Ms. Ferraro spent thirteen years at home raising her children, during which time she also practiced law pro bono in Queens County Family Court on behalf of women and children and served as President of the Queens County Women’s Bar Association.

In 1974, she was sworn in as an Assistant District Attorney in the Queens County District Attorney’s Office. There, she started the Special Victims Bureau, where she supervised the prosecution of sex crimes, child abuse, domestic violence and violent crimes against senior citizens.

Ms. Ferraro was first elected to Congress from New York’s Ninth Congressional District in Queens in 1978, and served three terms in the House of Representatives before being tapped for the Vice Presidential run.

In her second term, she was elected Secretary of the Democratic Caucus (now called Vice Chair).

Her committee assignments in Congress included the Public Works and Transportation Committee, Post Office and Civil Service Committee, the Budget Committee, and the Select Committee on Aging.

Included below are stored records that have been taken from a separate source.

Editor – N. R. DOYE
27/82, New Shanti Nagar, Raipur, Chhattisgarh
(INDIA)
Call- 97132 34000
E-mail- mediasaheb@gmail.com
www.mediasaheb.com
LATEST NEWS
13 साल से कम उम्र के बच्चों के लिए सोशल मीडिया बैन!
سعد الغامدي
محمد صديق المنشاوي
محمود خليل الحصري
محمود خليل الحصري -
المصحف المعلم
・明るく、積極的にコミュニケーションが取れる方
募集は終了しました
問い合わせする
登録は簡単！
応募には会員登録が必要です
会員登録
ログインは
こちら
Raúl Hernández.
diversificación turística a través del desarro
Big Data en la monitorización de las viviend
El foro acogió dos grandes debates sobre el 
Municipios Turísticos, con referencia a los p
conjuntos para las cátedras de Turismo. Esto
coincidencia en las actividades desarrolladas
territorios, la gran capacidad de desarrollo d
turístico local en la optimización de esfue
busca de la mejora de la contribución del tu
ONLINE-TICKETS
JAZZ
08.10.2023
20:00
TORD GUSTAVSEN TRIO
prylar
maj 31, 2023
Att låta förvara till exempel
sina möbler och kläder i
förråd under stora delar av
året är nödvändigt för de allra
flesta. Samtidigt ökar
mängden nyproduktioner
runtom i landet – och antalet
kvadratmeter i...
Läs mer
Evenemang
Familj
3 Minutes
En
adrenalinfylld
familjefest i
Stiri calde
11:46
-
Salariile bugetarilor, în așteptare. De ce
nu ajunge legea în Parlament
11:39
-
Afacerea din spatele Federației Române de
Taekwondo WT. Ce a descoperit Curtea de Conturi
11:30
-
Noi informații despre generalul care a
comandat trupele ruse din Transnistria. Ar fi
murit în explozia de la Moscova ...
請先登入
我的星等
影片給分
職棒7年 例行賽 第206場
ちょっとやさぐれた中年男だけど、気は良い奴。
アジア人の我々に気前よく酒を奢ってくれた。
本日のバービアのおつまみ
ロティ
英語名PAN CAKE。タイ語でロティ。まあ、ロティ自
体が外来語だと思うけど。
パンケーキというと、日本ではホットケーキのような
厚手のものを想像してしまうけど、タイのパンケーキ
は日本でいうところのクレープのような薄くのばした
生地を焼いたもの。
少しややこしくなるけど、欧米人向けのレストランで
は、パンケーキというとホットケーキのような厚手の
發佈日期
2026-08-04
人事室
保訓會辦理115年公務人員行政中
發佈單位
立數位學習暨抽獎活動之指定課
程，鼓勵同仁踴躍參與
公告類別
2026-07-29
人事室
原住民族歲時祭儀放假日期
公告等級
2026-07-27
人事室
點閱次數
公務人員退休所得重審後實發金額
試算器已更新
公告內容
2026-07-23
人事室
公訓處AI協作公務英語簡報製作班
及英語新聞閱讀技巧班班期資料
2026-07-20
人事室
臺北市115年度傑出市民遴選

Her legislative achievements included creating a flextime program for public employees, which has become the basis of such programs in the private sector. She also successfully sponsored the Women’s Economic Equality Act, which ended pension discrimination against women, provided job options for displaced homemakers, and enabled homemakers to open IRAs.

From 1988 to 1992, Ms. Ferraro served as a Fellow at Harvard University’s Institute of Politics.

In October 1993, she was appointed the United States Ambassador to the United Nations Human Rights Commission by President Clinton, and served in that position through 1996. During her tenure, the Commission for the first time condemned anti-Semitism as a human rights violation and prevented China from blocking a motion criticizing its human rights record. Prior to her nomination as Ambassador, Ms. Ferraro served as a public delegate to the Commission in February 1993 and as the alternate United States delegate to the World Conference on Human Rights held in Vienna in June 1993. She was appointed head of the U.S. delegation to the World Conference on Human Rights in Vienna shortly thereafter, and headed the delegation to China for the Fifth World Conference on Women.

From 1996 until 1998, Ms. Ferraro was a co-host of Crossfire, a political interview program, on CNN. She was also a partner in the CEO Perspective Group, a consulting firm which advises top executives.

In 1992 and 1998, Ms. Ferraro was an unsuccessful candidate for the Democratic nomination to the United States Senate.

In February 2007, Ms. Ferraro became a principal in the government relations practice of Blank Rome LLP, where she counseled clients on a wide range of public policy issues. Prior to joining Blank Rome, Ms. Ferraro chaired the Public Affairs practice of the Global Consulting Group (GCG), a leading international communications firm.

In a statement released shortly after her death, her family said “Geraldine Anne Ferraro Zaccaro was widely known as a leader, a fighter for justice, and a tireless advocate for those without a voice. To us, she was a wife, mother, grandmother and aunt, a woman devoted to and deeply loved by her family. Her courage and generosity of spirit throughout her life waging battles big and small, public and personal, will never be forgotten and will be sorely missed.”